Activity. Reproduce exactly the lines below, from the first through the one containing "2. **Zero-Downtime Schema", and nothing more.

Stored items
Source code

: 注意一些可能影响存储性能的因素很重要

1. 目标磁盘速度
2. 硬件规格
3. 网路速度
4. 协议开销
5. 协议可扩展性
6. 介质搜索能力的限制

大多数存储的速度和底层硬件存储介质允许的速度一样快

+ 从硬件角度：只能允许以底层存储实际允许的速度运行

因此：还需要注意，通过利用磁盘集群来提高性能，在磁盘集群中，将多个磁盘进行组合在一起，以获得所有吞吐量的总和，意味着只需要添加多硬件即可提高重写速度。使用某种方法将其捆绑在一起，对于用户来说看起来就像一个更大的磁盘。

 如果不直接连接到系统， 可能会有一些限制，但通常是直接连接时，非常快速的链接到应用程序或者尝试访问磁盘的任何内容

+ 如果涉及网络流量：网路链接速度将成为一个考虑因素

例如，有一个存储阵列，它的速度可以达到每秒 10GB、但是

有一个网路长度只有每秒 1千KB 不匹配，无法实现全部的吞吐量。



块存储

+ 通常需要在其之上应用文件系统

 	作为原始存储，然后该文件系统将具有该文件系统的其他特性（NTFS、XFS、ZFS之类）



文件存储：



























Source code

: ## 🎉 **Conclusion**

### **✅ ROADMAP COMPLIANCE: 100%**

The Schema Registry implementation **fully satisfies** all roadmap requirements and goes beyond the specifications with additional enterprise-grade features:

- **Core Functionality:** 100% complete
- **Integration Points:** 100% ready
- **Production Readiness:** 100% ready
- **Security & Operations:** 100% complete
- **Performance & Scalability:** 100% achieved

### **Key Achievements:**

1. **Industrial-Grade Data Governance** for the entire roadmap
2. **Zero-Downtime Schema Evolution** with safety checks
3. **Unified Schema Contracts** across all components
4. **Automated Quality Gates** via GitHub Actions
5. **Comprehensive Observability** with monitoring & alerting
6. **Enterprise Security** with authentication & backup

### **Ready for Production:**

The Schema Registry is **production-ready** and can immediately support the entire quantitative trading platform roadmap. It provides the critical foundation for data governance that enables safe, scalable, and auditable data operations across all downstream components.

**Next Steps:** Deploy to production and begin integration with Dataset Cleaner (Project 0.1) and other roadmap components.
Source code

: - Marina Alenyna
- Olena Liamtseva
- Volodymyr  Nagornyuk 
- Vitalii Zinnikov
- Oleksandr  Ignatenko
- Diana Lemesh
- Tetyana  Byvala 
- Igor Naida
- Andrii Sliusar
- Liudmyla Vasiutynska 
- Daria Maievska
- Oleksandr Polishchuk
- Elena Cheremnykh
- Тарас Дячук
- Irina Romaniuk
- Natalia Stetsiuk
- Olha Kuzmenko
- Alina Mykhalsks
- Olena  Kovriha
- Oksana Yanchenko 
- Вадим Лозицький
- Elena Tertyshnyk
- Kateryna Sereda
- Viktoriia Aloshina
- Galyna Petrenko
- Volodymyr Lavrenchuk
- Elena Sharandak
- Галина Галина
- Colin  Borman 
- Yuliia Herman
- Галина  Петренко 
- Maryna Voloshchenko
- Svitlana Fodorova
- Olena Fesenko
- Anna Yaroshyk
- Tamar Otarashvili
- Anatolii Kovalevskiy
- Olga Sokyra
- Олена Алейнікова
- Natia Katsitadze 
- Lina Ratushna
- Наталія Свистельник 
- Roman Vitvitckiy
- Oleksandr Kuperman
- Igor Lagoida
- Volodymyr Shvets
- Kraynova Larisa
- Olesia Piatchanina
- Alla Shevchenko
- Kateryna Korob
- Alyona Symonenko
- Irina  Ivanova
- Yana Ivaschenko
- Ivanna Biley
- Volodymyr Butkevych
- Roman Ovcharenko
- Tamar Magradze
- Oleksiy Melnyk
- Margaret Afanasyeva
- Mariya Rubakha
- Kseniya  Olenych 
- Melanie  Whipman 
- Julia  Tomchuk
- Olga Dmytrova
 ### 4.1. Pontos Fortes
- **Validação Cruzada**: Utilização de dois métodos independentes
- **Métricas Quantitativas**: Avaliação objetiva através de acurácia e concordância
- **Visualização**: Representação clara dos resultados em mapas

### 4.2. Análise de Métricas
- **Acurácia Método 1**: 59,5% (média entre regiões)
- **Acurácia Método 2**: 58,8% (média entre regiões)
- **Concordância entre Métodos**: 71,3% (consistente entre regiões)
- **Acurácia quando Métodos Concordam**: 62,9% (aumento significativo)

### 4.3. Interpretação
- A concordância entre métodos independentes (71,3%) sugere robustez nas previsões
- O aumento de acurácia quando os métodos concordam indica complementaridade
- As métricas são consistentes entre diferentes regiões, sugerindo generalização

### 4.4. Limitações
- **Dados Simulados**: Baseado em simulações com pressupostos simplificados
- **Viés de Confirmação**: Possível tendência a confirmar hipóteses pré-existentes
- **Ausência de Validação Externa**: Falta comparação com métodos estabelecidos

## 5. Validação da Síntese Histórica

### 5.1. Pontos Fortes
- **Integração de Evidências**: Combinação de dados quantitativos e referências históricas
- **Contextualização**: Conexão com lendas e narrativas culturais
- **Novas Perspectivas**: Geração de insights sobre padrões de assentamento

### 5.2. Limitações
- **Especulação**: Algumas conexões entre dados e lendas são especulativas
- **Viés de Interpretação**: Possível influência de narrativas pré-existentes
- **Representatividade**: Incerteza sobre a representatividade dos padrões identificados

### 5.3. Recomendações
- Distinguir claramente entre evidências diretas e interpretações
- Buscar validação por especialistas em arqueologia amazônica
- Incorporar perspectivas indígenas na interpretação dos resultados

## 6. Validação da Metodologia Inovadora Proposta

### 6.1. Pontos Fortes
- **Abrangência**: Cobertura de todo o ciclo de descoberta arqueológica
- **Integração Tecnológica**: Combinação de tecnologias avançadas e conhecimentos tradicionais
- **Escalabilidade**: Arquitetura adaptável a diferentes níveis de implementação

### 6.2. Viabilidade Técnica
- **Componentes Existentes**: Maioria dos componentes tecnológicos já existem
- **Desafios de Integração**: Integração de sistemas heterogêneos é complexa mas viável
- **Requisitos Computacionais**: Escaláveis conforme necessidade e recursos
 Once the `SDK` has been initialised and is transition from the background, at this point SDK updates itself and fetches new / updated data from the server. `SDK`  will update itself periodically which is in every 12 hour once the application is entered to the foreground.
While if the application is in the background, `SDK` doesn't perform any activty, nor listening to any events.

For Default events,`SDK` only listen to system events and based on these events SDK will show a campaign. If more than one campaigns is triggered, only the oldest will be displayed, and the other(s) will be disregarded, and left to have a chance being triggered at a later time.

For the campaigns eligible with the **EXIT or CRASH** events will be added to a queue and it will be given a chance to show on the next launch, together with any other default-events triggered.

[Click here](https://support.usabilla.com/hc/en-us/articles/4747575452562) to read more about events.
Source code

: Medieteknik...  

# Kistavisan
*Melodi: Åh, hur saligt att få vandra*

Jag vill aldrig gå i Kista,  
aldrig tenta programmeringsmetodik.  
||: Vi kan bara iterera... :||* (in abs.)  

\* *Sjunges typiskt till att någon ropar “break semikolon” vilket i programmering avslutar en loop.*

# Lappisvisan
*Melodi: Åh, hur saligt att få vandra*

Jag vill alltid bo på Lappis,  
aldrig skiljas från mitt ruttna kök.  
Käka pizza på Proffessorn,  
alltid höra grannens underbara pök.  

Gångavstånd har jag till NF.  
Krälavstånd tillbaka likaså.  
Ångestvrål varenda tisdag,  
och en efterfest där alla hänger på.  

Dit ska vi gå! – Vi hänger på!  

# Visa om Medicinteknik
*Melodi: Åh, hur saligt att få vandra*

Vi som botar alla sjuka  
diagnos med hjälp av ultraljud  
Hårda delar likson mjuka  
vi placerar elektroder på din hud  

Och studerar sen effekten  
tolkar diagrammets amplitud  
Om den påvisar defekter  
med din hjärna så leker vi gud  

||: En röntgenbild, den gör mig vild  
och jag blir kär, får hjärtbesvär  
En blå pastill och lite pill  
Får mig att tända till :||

Task response.
Source code

: 注意一些可能影响存储性能的因素很重要

1. 目标磁盘速度
2. 硬件规格
3. 网路速度
4. 协议开销
5. 协议可扩展性
6. 介质搜索能力的限制

大多数存储的速度和底层硬件存储介质允许的速度一样快

+ 从硬件角度：只能允许以底层存储实际允许的速度运行

因此：还需要注意，通过利用磁盘集群来提高性能，在磁盘集群中，将多个磁盘进行组合在一起，以获得所有吞吐量的总和，意味着只需要添加多硬件即可提高重写速度。使用某种方法将其捆绑在一起，对于用户来说看起来就像一个更大的磁盘。

 如果不直接连接到系统， 可能会有一些限制，但通常是直接连接时，非常快速的链接到应用程序或者尝试访问磁盘的任何内容

+ 如果涉及网络流量：网路链接速度将成为一个考虑因素

例如，有一个存储阵列，它的速度可以达到每秒 10GB、但是

有一个网路长度只有每秒 1千KB 不匹配，无法实现全部的吞吐量。



块存储

+ 通常需要在其之上应用文件系统

 	作为原始存储，然后该文件系统将具有该文件系统的其他特性（NTFS、XFS、ZFS之类）



文件存储：



























Source code

: ## 🎉 **Conclusion**

### **✅ ROADMAP COMPLIANCE: 100%**

The Schema Registry implementation **fully satisfies** all roadmap requirements and goes beyond the specifications with additional enterprise-grade features:

- **Core Functionality:** 100% complete
- **Integration Points:** 100% ready
- **Production Readiness:** 100% ready
- **Security & Operations:** 100% complete
- **Performance & Scalability:** 100% achieved

### **Key Achievements:**

1. **Industrial-Grade Data Governance** for the entire roadmap
2. **Zero-Downtime Schema Evolution** with safety checks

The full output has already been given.